• Instructions for the task: Set down exactly the lines below, starting at the one that contains "left elbow: (278, 219)" and ending at the one that contains "nose: (548, 617)", with both of those lines included and nothing else.

[Per-instance keypoint data]

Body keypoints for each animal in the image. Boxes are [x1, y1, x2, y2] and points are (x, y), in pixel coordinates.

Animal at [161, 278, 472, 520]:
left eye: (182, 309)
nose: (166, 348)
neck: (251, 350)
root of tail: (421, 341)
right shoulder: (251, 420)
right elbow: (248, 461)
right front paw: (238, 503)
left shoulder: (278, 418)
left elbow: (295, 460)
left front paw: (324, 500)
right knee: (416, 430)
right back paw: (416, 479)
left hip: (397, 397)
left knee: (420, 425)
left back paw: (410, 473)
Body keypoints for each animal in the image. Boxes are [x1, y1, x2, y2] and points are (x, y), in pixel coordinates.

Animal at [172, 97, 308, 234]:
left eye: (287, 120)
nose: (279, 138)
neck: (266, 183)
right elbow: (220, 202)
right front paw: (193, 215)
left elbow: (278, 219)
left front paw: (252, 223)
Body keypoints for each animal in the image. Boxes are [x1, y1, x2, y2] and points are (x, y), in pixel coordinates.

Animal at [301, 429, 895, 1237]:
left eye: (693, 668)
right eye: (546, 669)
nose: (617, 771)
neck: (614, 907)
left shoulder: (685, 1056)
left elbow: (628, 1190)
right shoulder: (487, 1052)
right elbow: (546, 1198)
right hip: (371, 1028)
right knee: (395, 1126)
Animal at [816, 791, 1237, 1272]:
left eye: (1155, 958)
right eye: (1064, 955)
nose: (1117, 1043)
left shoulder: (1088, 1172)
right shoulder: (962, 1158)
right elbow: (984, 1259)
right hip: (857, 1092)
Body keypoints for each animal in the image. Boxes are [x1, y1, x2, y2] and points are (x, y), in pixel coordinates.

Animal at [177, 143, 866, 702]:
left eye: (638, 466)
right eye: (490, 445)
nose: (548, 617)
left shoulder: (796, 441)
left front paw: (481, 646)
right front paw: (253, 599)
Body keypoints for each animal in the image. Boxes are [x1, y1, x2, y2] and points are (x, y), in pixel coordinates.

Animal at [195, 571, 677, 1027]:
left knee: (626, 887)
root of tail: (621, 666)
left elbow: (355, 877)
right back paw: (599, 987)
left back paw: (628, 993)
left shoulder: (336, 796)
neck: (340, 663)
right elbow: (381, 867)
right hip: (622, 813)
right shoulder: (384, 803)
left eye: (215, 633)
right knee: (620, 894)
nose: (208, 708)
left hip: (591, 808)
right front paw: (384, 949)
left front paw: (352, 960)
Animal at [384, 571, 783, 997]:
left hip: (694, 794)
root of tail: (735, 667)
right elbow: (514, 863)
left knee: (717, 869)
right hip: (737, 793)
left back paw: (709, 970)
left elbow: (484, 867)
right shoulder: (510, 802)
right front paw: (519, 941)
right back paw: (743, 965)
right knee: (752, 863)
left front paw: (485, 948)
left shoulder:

• Result for this task:
left elbow: (278, 219)
left front paw: (252, 223)
Body keypoints for each animal in the image. Boxes are [x1, y1, x2, y2] and points are (x, y), in pixel coordinates.

Animal at [301, 429, 895, 1237]:
left eye: (693, 668)
right eye: (546, 669)
nose: (617, 771)
neck: (614, 907)
left shoulder: (685, 1056)
left elbow: (628, 1190)
right shoulder: (487, 1052)
right elbow: (546, 1198)
right hip: (371, 1028)
right knee: (395, 1126)
Animal at [816, 791, 1237, 1272]:
left eye: (1155, 958)
right eye: (1064, 955)
nose: (1117, 1043)
left shoulder: (1088, 1172)
right shoulder: (962, 1158)
right elbow: (984, 1259)
right hip: (857, 1092)
Body keypoints for each animal in the image. Boxes are [x1, y1, x2, y2] and points are (x, y), in pixel coordinates.

Animal at [177, 143, 866, 702]:
left eye: (638, 466)
right eye: (490, 445)
nose: (548, 617)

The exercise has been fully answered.